Tepat di awal Abad 20 (sekitar 1900-an awal), sejarah sosial di Hindia Belanda menggeliat kencang. Kurun waktu itu tanah koloni belanda di nusantara ini sibuk menjemput aneka inovasi, baik dalam bidang budaya, pemikiran, perdagangan, dan bahkan perangkat teknis (teknologi).

Di ranah budaya, misalnya, kaum priboemi sedang bergairah dengan hidangan hiburan “moderen”, seperti seni teater (dikenal dengan teater Stamboel), tayangan “gambar idoep” atau film, dan tumbuhnya elit-elit terdidik di kalangan ningrat dan kelas “atas”. Sementara di bidang pemikiran, bumi Hindia Belanda ramai dengan ide-ide baru, termasuk gagasan pembaruan ke-Islaman (terutama oleh SI, Muhammadiyah, dan dalam hal tertentu juga NU). Lantas di bidang teknologi, dengan pengaruh sosial yang meluas, adalah semakin kuatnya itikad kumpeni Belanda melakukan pembaharuan infrastruktur, misalnya jaringan kereta api, trem, dan pabrikasi (terutama industri gula).
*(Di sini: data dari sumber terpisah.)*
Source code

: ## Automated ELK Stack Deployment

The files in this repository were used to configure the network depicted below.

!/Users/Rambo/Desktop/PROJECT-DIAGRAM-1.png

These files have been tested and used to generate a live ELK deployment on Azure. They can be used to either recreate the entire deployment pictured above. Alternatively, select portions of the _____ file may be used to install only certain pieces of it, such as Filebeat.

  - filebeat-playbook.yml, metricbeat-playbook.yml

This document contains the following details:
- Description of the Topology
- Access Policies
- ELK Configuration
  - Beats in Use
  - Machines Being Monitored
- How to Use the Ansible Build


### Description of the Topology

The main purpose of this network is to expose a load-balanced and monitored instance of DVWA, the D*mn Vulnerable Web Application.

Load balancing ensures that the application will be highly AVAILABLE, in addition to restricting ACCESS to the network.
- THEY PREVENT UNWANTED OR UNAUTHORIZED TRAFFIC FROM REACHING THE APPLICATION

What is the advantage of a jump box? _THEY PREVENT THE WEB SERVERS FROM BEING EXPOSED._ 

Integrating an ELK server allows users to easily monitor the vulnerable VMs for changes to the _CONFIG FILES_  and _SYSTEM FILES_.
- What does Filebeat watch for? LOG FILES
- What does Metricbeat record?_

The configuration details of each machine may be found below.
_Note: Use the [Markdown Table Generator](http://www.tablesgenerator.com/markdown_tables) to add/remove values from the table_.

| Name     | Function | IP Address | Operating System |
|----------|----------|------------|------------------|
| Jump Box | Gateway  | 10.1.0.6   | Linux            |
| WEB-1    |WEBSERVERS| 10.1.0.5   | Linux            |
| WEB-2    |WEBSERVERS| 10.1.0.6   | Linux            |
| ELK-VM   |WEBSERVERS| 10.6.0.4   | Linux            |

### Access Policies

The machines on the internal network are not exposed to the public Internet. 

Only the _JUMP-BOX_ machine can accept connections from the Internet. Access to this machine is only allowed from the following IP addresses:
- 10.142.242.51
Dalam celah perubahan sosial itulah komunisme masuk, awalnya oleh Sneevilt, Adolf Deboer dan puluhan Belanda atau Eropa lainnya. Ketika ISDV dibentuk (cikal bakal PKI), dari seratusan anggota, hanya tiga orang saja dari pribumi. Lalu dengan cepat merekrut anggota hingga mencapai angka seribuan. Tetapi yang mengejutkan, tanpa berlama-lama, PKI menyebar ke segala arah, hingga Ternate, Minangkabau, Solo, Banten, dan terutama Batavia.
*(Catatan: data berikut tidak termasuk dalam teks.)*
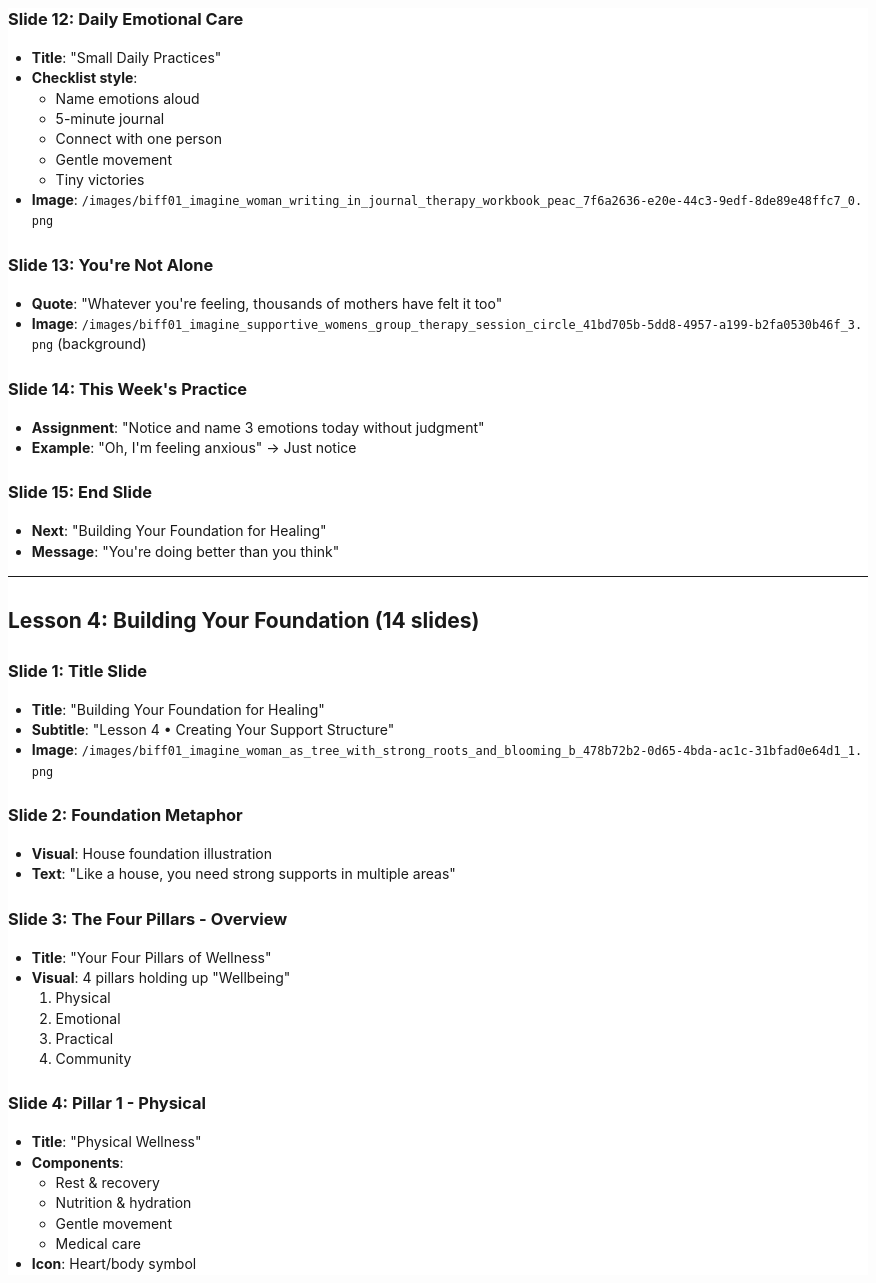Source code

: ### Slide 12: Daily Emotional Care
- **Title**: "Small Daily Practices"
- **Checklist style**:
  - Name emotions aloud
  - 5-minute journal
  - Connect with one person
  - Gentle movement
  - Tiny victories
- **Image**: `/images/biff01_imagine_woman_writing_in_journal_therapy_workbook_peac_7f6a2636-e20e-44c3-9edf-8de89e48ffc7_0.png`

### Slide 13: You're Not Alone
- **Quote**: "Whatever you're feeling, thousands of mothers have felt it too"
- **Image**: `/images/biff01_imagine_supportive_womens_group_therapy_session_circle_41bd705b-5dd8-4957-a199-b2fa0530b46f_3.png` (background)

### Slide 14: This Week's Practice
- **Assignment**: "Notice and name 3 emotions today without judgment"
- **Example**: "Oh, I'm feeling anxious" → Just notice

### Slide 15: End Slide
- **Next**: "Building Your Foundation for Healing"
- **Message**: "You're doing better than you think"

---

## Lesson 4: Building Your Foundation (14 slides)

### Slide 1: Title Slide
- **Title**: "Building Your Foundation for Healing"
- **Subtitle**: "Lesson 4 • Creating Your Support Structure"
- **Image**: `/images/biff01_imagine_woman_as_tree_with_strong_roots_and_blooming_b_478b72b2-0d65-4bda-ac1c-31bfad0e64d1_1.png`

### Slide 2: Foundation Metaphor
- **Visual**: House foundation illustration
- **Text**: "Like a house, you need strong supports in multiple areas"

### Slide 3: The Four Pillars - Overview
- **Title**: "Your Four Pillars of Wellness"
- **Visual**: 4 pillars holding up "Wellbeing"
  1. Physical
  2. Emotional  
  3. Practical
  4. Community

### Slide 4: Pillar 1 - Physical
- **Title**: "Physical Wellness"
- **Components**:
  - Rest & recovery
  - Nutrition & hydration
  - Gentle movement
  - Medical care
- **Icon**: Heart/body symbol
Sejujurnya, fakta inilah yang bisa dijadikan pintu masuk, jika ingin menyelami proses perkembangan PKI yang sedemikian progresif-revolusioner. Betapa sebuah ide baru, di tengah rakyat yang terjajah dan (sebagian besar) buta hurup, yang mayoritas Islam, bisa menggerakan politik revolusioner dalam tempo yang sesingkat-singkatnya (tak lebih dari 10 tahun PKI mampu melakukan pemberontakan terhadap pemerintahan Wong Londo). Tambahan lain, betapapun PKI adalah bagian dari eksperimen politik perlawanan terhadap penjajah Belanda, dan mengisi kekosongan gerakan rakyat yang saat itu masih mencari bentuk.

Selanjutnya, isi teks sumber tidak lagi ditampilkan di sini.